- _DOCUMENT_:
• • •
Hell on Wheels, Ep. 1.05: “Bread and Circuses” boasts some welcome improvements

Hell on Wheels, Season 1, Episode 5: “Bread and Circuses”
Written by Tony Gayton, Joe Gayton, and Mark Richard
Directed by Adam Davidson
Airs Sunday 10 pm Est. on AMC

I come to you this night feeling, for the first time, a strange stirring in my gut resembling satisfaction. Obviously this is in regards to the most recent episode of Hell on Wheels, and yes, it was good. I am not about to shed all my criticisms of the previous episodes, nor am I going to say this latest episode was flawless. But it did show, at times, a fantastic depth of character and emotion that it seemed systematically opposed to in earlier episodes.

For the first time the show seemed to slow down a bit and rather than drive home plot points with every scene or interaction between characters, it chose a route of delivering plot from within characters rather than without. In other words, the characters, their fears, their judgements, their desires, etc were the foundation on which the episode was built on.

The first moment that made me sit up and take attention was when the Reverend’s daughter comes to the camp without notice. Instead of immediately launching into the who and why of this character, we are instead treated to a cold and noticeable pain from the reverend. He is very short with her, even rude. A moment later she steps into the tent and he follows her, and one would think this would be the perfect time to give us all the rundown on their history, but instead it is only more cold pain between the characters and their stilted interaction. It was one of the more impressive scenes of the series so far.
• • •
- _PROBLEM SET_:
1. In the Hell on Wheels review, who directed "Bread and Circuses"?
2. Mark each statement yes or no by whether it agrees with the Hell on Wheels review, and quote the words that decide it. (a) The episode was written by Tony Gayton, Joe Gayton, and Mark Richard. (b) The reviewer calls the latest episode flawless. (c) The Reverend greets his daughter warmly when she arrives at the camp.
3. Carry on the Hell on Wheels review from its last paragraph.
• • •
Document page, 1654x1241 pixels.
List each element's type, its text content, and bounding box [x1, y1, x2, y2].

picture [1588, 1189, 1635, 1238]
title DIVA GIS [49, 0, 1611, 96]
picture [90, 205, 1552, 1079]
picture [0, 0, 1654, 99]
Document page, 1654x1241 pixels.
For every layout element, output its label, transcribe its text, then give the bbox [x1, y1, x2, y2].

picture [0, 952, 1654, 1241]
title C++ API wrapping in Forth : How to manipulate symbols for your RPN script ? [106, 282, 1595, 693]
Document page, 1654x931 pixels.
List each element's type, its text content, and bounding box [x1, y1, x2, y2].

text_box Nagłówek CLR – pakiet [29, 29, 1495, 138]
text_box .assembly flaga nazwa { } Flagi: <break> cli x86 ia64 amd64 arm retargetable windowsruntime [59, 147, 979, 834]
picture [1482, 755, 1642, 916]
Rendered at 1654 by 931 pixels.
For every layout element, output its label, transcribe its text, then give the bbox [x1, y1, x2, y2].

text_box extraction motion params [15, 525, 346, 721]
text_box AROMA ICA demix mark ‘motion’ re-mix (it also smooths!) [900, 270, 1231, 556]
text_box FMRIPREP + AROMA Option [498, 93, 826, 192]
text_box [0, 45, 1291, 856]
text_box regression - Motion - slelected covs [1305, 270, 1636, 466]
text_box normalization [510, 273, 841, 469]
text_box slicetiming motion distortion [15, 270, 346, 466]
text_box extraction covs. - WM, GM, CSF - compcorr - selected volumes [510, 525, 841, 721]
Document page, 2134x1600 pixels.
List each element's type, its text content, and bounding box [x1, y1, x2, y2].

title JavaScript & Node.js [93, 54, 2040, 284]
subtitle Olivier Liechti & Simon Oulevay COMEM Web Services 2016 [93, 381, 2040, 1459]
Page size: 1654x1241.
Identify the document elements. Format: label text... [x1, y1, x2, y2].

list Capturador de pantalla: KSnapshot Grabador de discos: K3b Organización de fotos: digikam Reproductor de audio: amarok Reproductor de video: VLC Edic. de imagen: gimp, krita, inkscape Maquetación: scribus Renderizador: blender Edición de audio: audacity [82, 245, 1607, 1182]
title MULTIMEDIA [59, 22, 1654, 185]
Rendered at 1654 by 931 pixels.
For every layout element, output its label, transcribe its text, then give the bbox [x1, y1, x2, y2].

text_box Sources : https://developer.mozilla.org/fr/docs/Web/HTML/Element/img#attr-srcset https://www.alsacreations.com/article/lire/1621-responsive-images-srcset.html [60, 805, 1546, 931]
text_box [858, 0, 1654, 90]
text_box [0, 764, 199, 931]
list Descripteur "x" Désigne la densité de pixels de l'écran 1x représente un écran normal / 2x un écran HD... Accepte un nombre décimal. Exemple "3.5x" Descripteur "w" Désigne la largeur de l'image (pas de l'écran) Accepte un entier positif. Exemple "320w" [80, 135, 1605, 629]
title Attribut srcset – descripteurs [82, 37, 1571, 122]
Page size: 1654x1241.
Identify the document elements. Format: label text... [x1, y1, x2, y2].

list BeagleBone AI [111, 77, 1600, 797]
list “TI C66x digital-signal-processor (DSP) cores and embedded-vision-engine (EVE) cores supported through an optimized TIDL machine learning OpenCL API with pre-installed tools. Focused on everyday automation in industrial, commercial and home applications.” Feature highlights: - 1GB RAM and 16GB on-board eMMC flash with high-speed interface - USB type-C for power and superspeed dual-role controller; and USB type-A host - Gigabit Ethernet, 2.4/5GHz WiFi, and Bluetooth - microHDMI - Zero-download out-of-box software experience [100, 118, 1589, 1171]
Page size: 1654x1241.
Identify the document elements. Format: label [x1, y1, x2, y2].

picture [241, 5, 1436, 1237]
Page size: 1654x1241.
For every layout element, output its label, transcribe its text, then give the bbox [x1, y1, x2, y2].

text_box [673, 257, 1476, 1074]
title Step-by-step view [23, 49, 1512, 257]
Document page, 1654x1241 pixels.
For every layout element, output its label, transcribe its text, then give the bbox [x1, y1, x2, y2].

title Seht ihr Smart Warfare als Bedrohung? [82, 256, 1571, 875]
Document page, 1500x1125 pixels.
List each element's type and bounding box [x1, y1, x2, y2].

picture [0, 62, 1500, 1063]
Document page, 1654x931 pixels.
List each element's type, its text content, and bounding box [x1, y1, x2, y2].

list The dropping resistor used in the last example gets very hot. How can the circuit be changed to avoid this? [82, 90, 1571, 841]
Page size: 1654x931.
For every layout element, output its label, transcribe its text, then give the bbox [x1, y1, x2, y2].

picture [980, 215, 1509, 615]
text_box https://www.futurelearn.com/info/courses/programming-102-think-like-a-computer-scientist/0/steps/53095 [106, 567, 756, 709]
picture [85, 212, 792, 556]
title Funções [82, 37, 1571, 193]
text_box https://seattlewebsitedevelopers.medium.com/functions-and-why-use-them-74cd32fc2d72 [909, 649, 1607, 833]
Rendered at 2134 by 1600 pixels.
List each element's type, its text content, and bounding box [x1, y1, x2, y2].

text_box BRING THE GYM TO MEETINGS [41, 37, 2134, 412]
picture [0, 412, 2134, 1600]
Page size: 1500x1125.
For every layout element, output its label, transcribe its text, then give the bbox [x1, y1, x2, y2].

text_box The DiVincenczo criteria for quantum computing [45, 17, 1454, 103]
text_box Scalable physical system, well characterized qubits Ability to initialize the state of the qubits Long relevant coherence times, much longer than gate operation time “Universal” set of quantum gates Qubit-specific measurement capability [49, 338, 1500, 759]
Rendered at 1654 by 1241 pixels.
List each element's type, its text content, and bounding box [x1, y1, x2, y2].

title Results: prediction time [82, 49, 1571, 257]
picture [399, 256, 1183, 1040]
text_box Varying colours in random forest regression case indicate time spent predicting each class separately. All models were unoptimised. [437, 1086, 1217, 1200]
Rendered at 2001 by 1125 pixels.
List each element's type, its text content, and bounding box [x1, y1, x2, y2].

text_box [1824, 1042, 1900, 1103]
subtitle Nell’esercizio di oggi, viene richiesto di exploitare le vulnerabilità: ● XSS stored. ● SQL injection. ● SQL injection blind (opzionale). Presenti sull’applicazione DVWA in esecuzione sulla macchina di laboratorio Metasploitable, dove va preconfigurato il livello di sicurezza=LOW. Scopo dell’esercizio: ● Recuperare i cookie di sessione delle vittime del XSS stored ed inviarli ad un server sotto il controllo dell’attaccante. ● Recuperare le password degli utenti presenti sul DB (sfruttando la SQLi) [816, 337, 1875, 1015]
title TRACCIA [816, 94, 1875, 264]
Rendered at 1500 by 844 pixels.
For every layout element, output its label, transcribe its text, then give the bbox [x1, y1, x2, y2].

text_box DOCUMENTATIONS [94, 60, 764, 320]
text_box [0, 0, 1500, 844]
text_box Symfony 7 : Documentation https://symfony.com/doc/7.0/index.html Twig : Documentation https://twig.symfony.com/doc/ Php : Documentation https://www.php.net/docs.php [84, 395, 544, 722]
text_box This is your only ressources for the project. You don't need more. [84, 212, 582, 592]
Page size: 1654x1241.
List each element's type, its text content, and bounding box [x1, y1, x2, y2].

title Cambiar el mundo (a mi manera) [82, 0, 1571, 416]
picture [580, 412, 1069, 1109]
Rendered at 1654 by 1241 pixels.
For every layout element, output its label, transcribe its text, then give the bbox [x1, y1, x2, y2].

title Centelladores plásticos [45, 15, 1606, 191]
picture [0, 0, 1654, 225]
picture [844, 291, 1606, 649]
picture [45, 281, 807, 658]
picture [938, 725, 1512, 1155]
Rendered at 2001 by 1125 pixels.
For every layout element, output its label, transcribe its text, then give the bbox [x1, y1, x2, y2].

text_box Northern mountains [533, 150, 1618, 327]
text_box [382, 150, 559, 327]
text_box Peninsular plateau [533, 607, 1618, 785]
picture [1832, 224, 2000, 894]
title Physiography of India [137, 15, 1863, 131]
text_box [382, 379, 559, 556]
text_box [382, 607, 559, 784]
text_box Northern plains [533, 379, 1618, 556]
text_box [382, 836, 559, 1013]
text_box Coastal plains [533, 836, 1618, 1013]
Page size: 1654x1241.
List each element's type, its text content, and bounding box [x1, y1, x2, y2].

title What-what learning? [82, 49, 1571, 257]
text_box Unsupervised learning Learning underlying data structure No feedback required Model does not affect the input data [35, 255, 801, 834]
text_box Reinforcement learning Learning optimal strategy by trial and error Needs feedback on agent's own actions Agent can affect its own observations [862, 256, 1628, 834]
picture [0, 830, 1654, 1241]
• • •
- _RESULTS OF THE TASKS_:
1. Adam Davidson

2.
(a) Yes: "Written by Tony Gayton, Joe Gayton, and Mark Richard"
(b) No: "nor am I going to say this latest episode was flawless"
(c) No: "He is very short with her, even rude."

3.
The bulk of the episode surrounds a boxing match that Doc Durrant drums up in order to distract the camp from his money troubles. The match, naturally is between Bohannan and Elam, who have been puffing their chests out in each other’s company all season long. It would be easy to criticize the use of a fist fight to play out Bohannan and Elam’s struggle, with a physical clash being far too literal a display (and a pandering one at that), and it was, but it was how the fight was filmed and put together that impressed me. It was gritty and violent, yet it displayed an element of grace and curiosity in its bloodthirsty rage. In the end, when Elam gets carried off by his jubilant people, we are treated to a quiet, contemplative justice for both he and the defeated Bohannan laying bloodied on the dirty floor.

My only real problem with the fight was how it was swiftly undermined by the revelation that Elam’s corner cheated Bohannan. It wipes away that justice, and leaves the fight, and everything it carried with it, feeling hollow.

The dynamic between Doc and Lily Bell progressed nicely in this episode as well. Where it felt rushed and tactless last episode, there was a measured discretion in their words in this episode. Even when Lily reveals to Doc that she has her husband’s maps that he so covets there is a clear restraint between both of them. Doc even verbalizes it quite aptly when he says “I want to strangle you and embrace you all at once.” For me, it is this relationship that is becoming the focal point of the show.